Forum

Hasbelkader

22 Gönderi
11 Üyeler
0 Reactions
4,414 Görüntüleme
(@homeros)
Gönderi: 0
 

Görüntüye en son dahil olan arkadaşın oyunculuğu cidden çok doğal olmuş, bir tek o yüzden filmin onun oynadığı kısımları 2-3 defa başa sarıp izledim, gülerek. Onun dışında yani ciddi bir yorum yapmaya gerek yok, izlerken eğlendim, güldüm açıkçası. Filmin bu yönde hedefine ulaştığını düşünüyorum.

 
Gönderildi : 20/04/2011 2:22 am
(@hegel)
Gönderi: 1157
 

Etkileyici bir girişi var. Market sekansı sağlam. Açılar, kesmeler yerinde. Oyunculuk iyi. Elinizde daha etkileyici bir senaryo olsaydı keşke.
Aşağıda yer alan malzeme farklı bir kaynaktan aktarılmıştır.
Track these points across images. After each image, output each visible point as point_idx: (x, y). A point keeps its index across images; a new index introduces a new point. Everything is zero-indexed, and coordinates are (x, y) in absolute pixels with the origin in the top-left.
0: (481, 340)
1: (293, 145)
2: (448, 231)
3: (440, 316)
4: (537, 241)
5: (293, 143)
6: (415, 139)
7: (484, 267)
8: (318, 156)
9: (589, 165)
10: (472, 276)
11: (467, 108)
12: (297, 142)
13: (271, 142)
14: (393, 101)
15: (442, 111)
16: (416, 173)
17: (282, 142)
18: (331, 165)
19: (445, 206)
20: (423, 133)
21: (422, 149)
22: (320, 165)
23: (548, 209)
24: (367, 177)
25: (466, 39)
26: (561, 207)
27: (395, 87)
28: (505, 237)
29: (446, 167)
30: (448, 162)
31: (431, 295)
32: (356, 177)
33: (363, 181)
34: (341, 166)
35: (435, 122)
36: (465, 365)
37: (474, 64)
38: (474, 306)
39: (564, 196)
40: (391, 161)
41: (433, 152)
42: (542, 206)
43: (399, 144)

Kalem Oynatan İle Ayı Oynatanın Buluştuğu Yer

http://kalemoynatanileayoynatannbulutuuyer.blogspot.com.tr

 
Gönderildi : 22/04/2011 12:05 pm
(@kezzap)
Gönderi: 0
Admin
 

Ya aslında senaryo iyi olabilmenin sınırından benim "amaç eksikliği" dediğim şey yüzünden dönüyor.
Çok eğlenceli, ilgi çekici, hikayeler senaryolar var bunun gibi. İyi yazılmış, iyi oynanmış.
Fakat o hikaye ilginç olmanın da ötesinde İngilizce'de "so what?", Türkçe'de "yani?" gibi bir sonuca ulaştığında bütün her şey bitiveriyor.
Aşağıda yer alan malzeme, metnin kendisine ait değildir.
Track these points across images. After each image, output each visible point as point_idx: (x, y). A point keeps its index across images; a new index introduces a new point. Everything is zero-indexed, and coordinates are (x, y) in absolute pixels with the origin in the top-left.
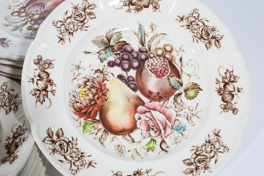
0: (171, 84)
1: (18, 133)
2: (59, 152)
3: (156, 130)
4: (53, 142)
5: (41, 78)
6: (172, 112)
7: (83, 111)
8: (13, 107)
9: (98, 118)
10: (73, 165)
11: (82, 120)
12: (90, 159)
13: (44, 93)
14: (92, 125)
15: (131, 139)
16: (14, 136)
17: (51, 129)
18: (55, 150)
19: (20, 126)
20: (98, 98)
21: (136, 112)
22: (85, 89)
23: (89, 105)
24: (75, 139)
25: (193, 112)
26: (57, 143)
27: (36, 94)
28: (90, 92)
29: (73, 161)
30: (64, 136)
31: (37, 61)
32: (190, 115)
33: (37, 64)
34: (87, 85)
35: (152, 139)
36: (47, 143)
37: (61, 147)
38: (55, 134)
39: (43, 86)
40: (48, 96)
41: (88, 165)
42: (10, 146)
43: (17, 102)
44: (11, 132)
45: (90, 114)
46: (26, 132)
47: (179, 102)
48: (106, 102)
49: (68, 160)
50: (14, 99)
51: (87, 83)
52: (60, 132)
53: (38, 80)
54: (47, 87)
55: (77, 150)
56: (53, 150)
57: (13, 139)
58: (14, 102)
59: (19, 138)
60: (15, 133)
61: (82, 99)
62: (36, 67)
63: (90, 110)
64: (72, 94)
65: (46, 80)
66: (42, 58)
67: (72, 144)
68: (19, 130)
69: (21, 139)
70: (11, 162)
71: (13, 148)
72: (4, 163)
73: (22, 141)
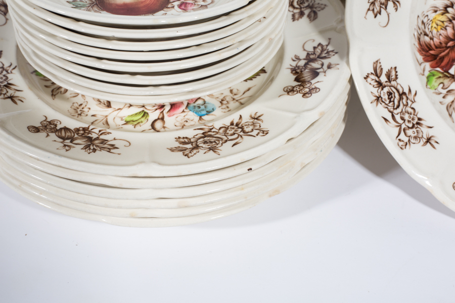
1: (318, 54)
2: (386, 104)
4: (380, 85)
7: (432, 52)
8: (307, 12)
9: (452, 71)
10: (402, 132)
11: (427, 65)
12: (431, 132)
14: (441, 80)
16: (308, 57)
17: (380, 63)
18: (380, 98)
19: (320, 44)
22: (443, 18)
23: (444, 45)
24: (413, 93)
26: (384, 89)
28: (451, 25)
29: (403, 126)
30: (398, 80)
34: (448, 12)
36: (370, 84)
37: (390, 97)
38: (384, 72)
40: (388, 7)
41: (425, 141)
42: (301, 71)
43: (316, 6)
44: (302, 49)
45: (442, 61)
46: (334, 55)
49: (397, 122)
51: (449, 9)
52: (393, 73)
55: (412, 111)
56: (377, 97)
57: (306, 61)
58: (311, 4)
59: (320, 62)
60: (310, 53)
61: (435, 31)
63: (443, 54)
64: (421, 18)
67: (407, 98)
68: (319, 50)
69: (322, 65)
70: (304, 95)
71: (306, 75)
72: (290, 94)
73: (325, 67)
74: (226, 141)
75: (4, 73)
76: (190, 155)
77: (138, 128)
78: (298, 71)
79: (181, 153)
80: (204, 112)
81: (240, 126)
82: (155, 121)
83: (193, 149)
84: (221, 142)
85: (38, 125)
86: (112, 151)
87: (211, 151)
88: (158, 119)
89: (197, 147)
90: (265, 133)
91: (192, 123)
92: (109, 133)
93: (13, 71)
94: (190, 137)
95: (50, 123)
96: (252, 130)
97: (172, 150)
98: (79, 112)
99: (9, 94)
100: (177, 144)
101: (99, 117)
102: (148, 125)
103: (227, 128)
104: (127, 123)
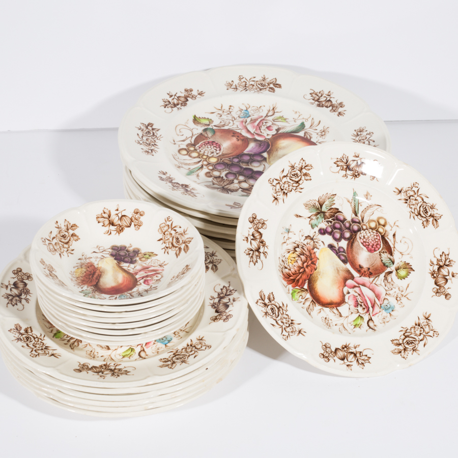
0: (382, 260)
1: (225, 293)
2: (271, 316)
3: (364, 307)
4: (265, 305)
5: (254, 239)
6: (381, 290)
7: (291, 278)
8: (210, 266)
9: (306, 287)
10: (284, 331)
11: (290, 286)
12: (300, 327)
13: (257, 253)
14: (300, 294)
15: (338, 313)
16: (219, 296)
17: (263, 292)
18: (267, 313)
19: (224, 287)
20: (307, 266)
21: (345, 285)
22: (294, 255)
23: (298, 272)
24: (285, 305)
25: (403, 293)
26: (268, 307)
27: (249, 254)
28: (300, 259)
29: (284, 327)
30: (275, 300)
31: (251, 219)
32: (399, 296)
33: (251, 223)
34: (296, 251)
35: (359, 315)
36: (260, 306)
37: (273, 311)
38: (266, 297)
39: (256, 246)
40: (261, 257)
41: (298, 332)
42: (218, 306)
43: (215, 261)
44: (214, 291)
45: (298, 282)
46: (235, 292)
47: (390, 280)
48: (315, 272)
49: (280, 325)
50: (210, 258)
51: (297, 249)
52: (271, 296)
53: (252, 239)
54: (259, 248)
55: (287, 316)
56: (265, 313)
57: (219, 299)
58: (211, 260)
59: (228, 298)
60: (220, 293)
61: (291, 265)
62: (251, 225)
63: (298, 277)
64: (281, 258)
65: (259, 240)
66: (256, 216)
67: (283, 309)
68: (224, 291)
69: (229, 300)
70: (224, 320)
71: (221, 308)
72: (215, 321)
73: (231, 301)
74: (189, 356)
75: (40, 340)
76: (172, 367)
77: (131, 358)
78: (216, 306)
79: (167, 367)
80: (167, 342)
81: (193, 346)
82: (140, 352)
83: (172, 364)
84: (186, 357)
85: (78, 368)
86: (128, 374)
87: (183, 363)
88: (141, 351)
89: (174, 362)
90: (210, 347)
91: (162, 349)
92: (120, 365)
93: (45, 338)
94: (167, 357)
95: (83, 365)
96: (202, 347)
97: (161, 367)
98: (93, 356)
99: (50, 353)
100: (162, 363)
101: (106, 357)
102: (137, 356)
103: (186, 349)
104: (124, 357)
Bu hikayenin bir mesajı olması gerektiği anlamına gelmiyor.

Bu filmi merkeze alırsak, bu filmin cümlesi nedir? "Her an her şey olabilir" gibi bir şey benim anladığım kadarıyla.
Bence güzel. Kaotik bir dünya sunuyor.
Rastegelelik (contingency) üzerine ilginç bir deneme.
Fakat bu cümlenin altı ne derece çiziliyor, film bizi bu soru üzerine ne kadar düşündürüyor?
Yani bu senaryo ufak oynamalarla müthiş bir hale gelebilecek bir senaryo.
O zaman ufak hatalarına rağmen iyi bir film diyecektik, görsel hataları biraz daha tolare edebilecektik.
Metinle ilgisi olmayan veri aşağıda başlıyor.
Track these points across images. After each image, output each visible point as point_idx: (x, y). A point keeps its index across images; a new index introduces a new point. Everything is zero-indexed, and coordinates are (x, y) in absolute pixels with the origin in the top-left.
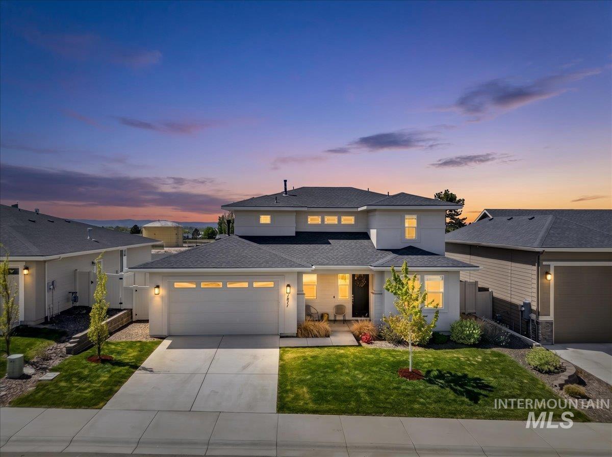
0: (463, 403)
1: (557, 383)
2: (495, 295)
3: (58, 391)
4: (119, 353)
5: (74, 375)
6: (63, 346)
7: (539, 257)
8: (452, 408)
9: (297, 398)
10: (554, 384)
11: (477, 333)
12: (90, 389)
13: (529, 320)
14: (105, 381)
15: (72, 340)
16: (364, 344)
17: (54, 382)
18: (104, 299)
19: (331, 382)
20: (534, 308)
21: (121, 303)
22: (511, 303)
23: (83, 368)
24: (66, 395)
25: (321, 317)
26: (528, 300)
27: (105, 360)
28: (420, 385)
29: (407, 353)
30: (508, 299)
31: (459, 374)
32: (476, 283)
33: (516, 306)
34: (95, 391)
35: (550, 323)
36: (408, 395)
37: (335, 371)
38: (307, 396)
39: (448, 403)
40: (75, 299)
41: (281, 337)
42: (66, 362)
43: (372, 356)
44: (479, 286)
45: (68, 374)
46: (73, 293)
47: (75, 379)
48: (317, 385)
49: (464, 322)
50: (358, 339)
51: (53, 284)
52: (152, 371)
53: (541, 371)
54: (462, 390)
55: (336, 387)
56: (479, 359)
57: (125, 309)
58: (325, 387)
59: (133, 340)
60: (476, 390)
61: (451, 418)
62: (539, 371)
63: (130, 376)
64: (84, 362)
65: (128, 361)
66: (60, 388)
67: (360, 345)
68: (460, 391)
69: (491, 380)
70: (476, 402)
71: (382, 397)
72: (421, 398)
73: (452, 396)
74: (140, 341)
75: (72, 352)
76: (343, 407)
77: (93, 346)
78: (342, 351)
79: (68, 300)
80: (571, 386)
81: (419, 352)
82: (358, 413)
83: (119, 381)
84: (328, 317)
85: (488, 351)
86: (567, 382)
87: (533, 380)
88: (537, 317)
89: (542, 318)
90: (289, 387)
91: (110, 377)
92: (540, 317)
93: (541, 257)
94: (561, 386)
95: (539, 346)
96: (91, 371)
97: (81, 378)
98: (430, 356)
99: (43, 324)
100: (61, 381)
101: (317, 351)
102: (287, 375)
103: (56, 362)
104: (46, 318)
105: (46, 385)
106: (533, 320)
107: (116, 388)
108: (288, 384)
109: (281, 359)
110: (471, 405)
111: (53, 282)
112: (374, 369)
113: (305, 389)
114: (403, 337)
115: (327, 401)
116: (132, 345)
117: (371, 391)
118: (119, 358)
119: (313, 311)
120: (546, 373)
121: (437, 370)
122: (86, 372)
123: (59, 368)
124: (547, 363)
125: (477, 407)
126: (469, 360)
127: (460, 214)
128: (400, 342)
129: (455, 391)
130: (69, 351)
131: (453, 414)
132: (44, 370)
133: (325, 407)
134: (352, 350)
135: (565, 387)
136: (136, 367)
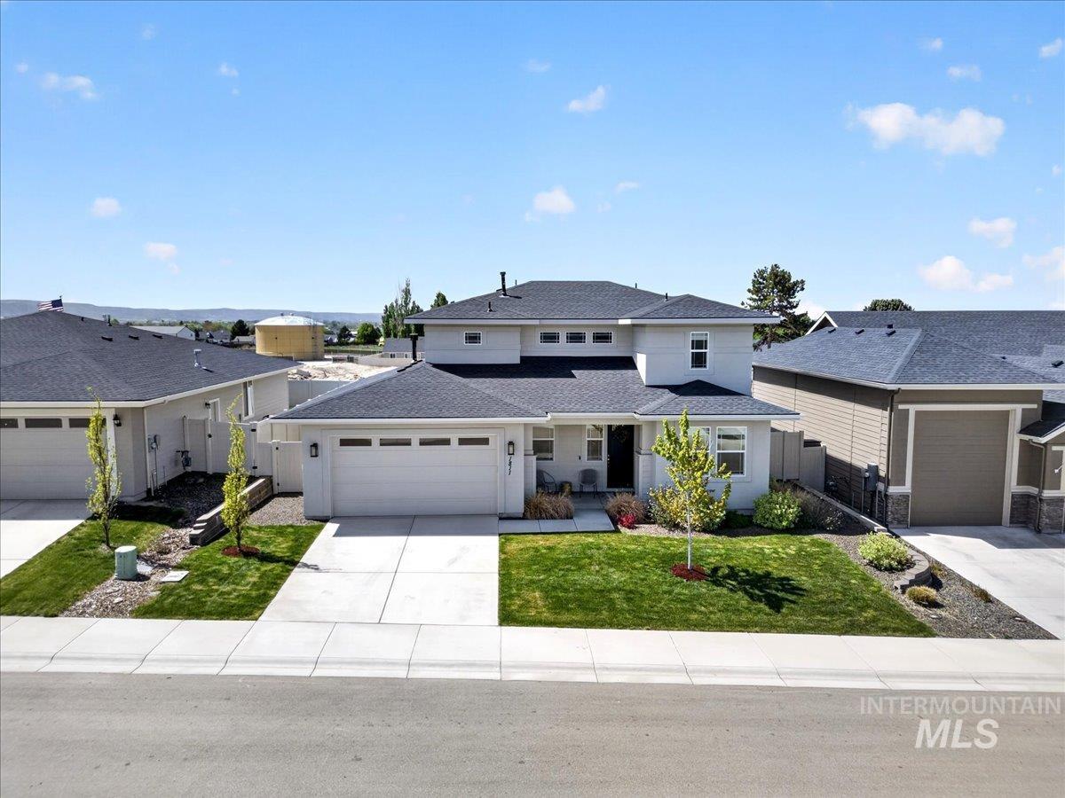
0: (759, 611)
1: (897, 584)
2: (829, 452)
3: (192, 597)
4: (265, 543)
5: (209, 574)
6: (186, 533)
7: (893, 396)
8: (743, 618)
9: (526, 605)
10: (895, 586)
11: (792, 512)
12: (235, 594)
13: (875, 492)
14: (255, 583)
15: (197, 525)
16: (623, 530)
17: (185, 584)
18: (242, 466)
19: (574, 583)
20: (882, 474)
21: (255, 468)
22: (851, 464)
23: (219, 564)
24: (205, 602)
25: (560, 488)
26: (875, 462)
27: (248, 554)
28: (702, 588)
29: (686, 541)
30: (847, 459)
31: (760, 572)
32: (801, 433)
33: (859, 470)
34: (244, 596)
35: (906, 497)
36: (683, 601)
37: (580, 568)
38: (540, 603)
39: (737, 611)
40: (187, 462)
41: (500, 519)
42: (193, 556)
43: (633, 547)
44: (806, 438)
45: (201, 574)
46: (183, 452)
47: (211, 580)
48: (555, 588)
49: (774, 496)
50: (615, 521)
51: (155, 442)
52: (317, 569)
53: (878, 567)
54: (761, 594)
55: (581, 591)
56: (792, 550)
57: (261, 477)
58: (566, 590)
59: (282, 523)
60: (780, 594)
61: (740, 631)
62: (876, 567)
63: (287, 576)
64: (219, 556)
65: (280, 555)
66: (195, 592)
67: (617, 531)
68: (758, 595)
69: (804, 580)
70: (778, 612)
71: (646, 605)
72: (701, 604)
73: (744, 601)
74: (292, 526)
75: (200, 541)
76: (591, 617)
77: (227, 531)
78: (591, 540)
79: (176, 463)
80: (918, 588)
81: (706, 541)
82: (612, 626)
83: (275, 583)
84: (571, 489)
85: (807, 539)
86: (912, 583)
87: (866, 580)
88: (887, 488)
89: (893, 489)
90: (514, 591)
91: (260, 577)
92: (890, 487)
93: (896, 397)
94: (904, 588)
95: (883, 530)
96: (231, 568)
97: (223, 579)
98: (720, 546)
99: (144, 500)
100: (193, 583)
101: (553, 540)
102: (511, 574)
103: (178, 557)
104: (149, 491)
105: (174, 588)
106: (880, 492)
107: (272, 593)
108: (514, 585)
109: (502, 551)
110: (771, 615)
111: (155, 437)
112: (638, 565)
113: (537, 594)
114: (679, 520)
115: (569, 610)
116: (281, 531)
117: (630, 595)
118: (267, 550)
119: (548, 479)
120: (886, 569)
121: (729, 566)
122: (225, 570)
123: (186, 565)
124: (888, 556)
125: (779, 617)
126: (777, 553)
127: (795, 307)
128: (674, 526)
129: (752, 596)
130: (194, 540)
131: (745, 627)
132: (166, 567)
133: (565, 617)
134: (605, 537)
135: (909, 589)
136: (294, 564)
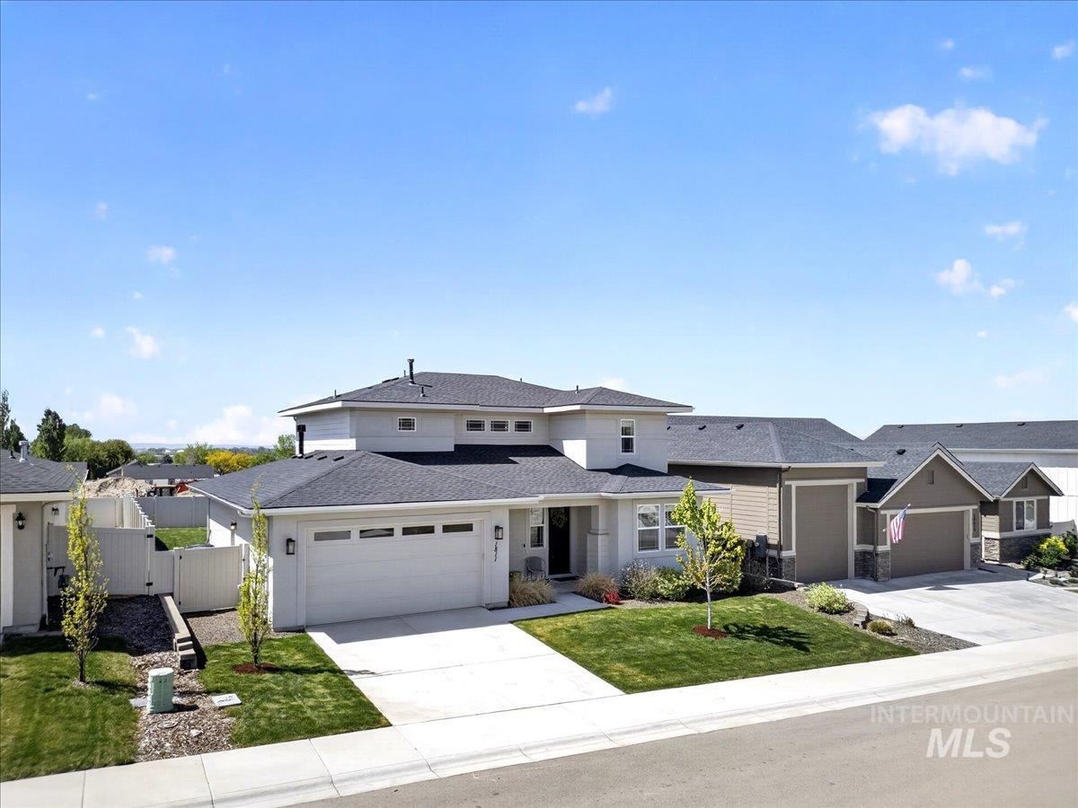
7: (781, 474)
9: (624, 674)
10: (855, 622)
12: (329, 706)
13: (765, 558)
14: (331, 694)
15: (181, 645)
16: (614, 606)
17: (253, 706)
19: (637, 652)
20: (772, 541)
21: (149, 584)
24: (308, 718)
26: (762, 532)
34: (342, 706)
35: (793, 559)
36: (736, 654)
38: (632, 671)
41: (490, 609)
42: (208, 679)
47: (276, 697)
48: (627, 659)
50: (598, 600)
52: (373, 674)
53: (829, 612)
55: (651, 658)
56: (758, 608)
58: (638, 659)
63: (353, 683)
68: (779, 642)
70: (808, 651)
73: (777, 648)
75: (195, 664)
80: (878, 621)
81: (689, 607)
83: (352, 690)
85: (758, 598)
86: (868, 618)
88: (779, 553)
89: (785, 554)
90: (598, 665)
91: (327, 688)
92: (781, 553)
93: (784, 475)
94: (864, 624)
95: (800, 586)
96: (277, 684)
97: (286, 695)
100: (260, 702)
101: (568, 620)
102: (572, 652)
104: (44, 619)
105: (248, 711)
106: (775, 557)
107: (364, 699)
108: (590, 661)
109: (534, 635)
110: (807, 654)
113: (619, 665)
115: (664, 673)
117: (692, 656)
118: (286, 663)
130: (186, 663)
134: (608, 613)
135: (869, 624)
136: (340, 672)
Hatta ben forum yarışmamızda bu filmi acaba dedim en iyi senaryoya da mı yazsam, ama bu sebeple yazmadım.

Ama umut vaadettiği kesin; devam arkadaşlar.

 
Gönderildi : 22/04/2011 1:53 pm
(@kabasakal)
Gönderi: 0
Başlığı açan
 

Filmin senaryo olarak çok yeterli olmaması benim de kabul ettiğim bir durum. Bunun sebebi de ilk senaryom olması biraz da...(her ne kadar sığınılmaması gerekse de) Olgunlaştırmak için yazılmasının üstünden 6 ay gibi bir zaman geçse de, o zaman zarfında ancak karakterlerin konuşmalarını düzene sokabildik.

"Daha etkileyici bir son"
Aslında amaç eve giren şüpheli bir kızı bi şekilde seyirciye unutturmaktı. Bunun içinde Hakkı ile Devrim'in diyaloglarını uzatıp, ilgiyi onların üzerine çekmek için çok çalıştık. Ancak şu andaki diyaloglarının seviyesinde süreyi arttıramadık. Senaryonun bana göre eksiği budur. İzleyenlere filmin sonunu sorgulatması, kızı tam anlamıyla unutmamaları sonucunda, filmin sonunda "noluyor lan" yerine "yani?" durumuna getirmesi de bu yüzdendir.

Mesajının olmaması durumu ise amaç eksikliği olarak kabul ediliyor. Ama her filmin de bir mesajı olmasın arkadaş:) Mesela ben tmmchn'in tavla kitabı filminden, çoğu filmden almadığım keyfi almıştım. Ama şu başlıkta kimse de sormuyo ki o balık niye var afişte.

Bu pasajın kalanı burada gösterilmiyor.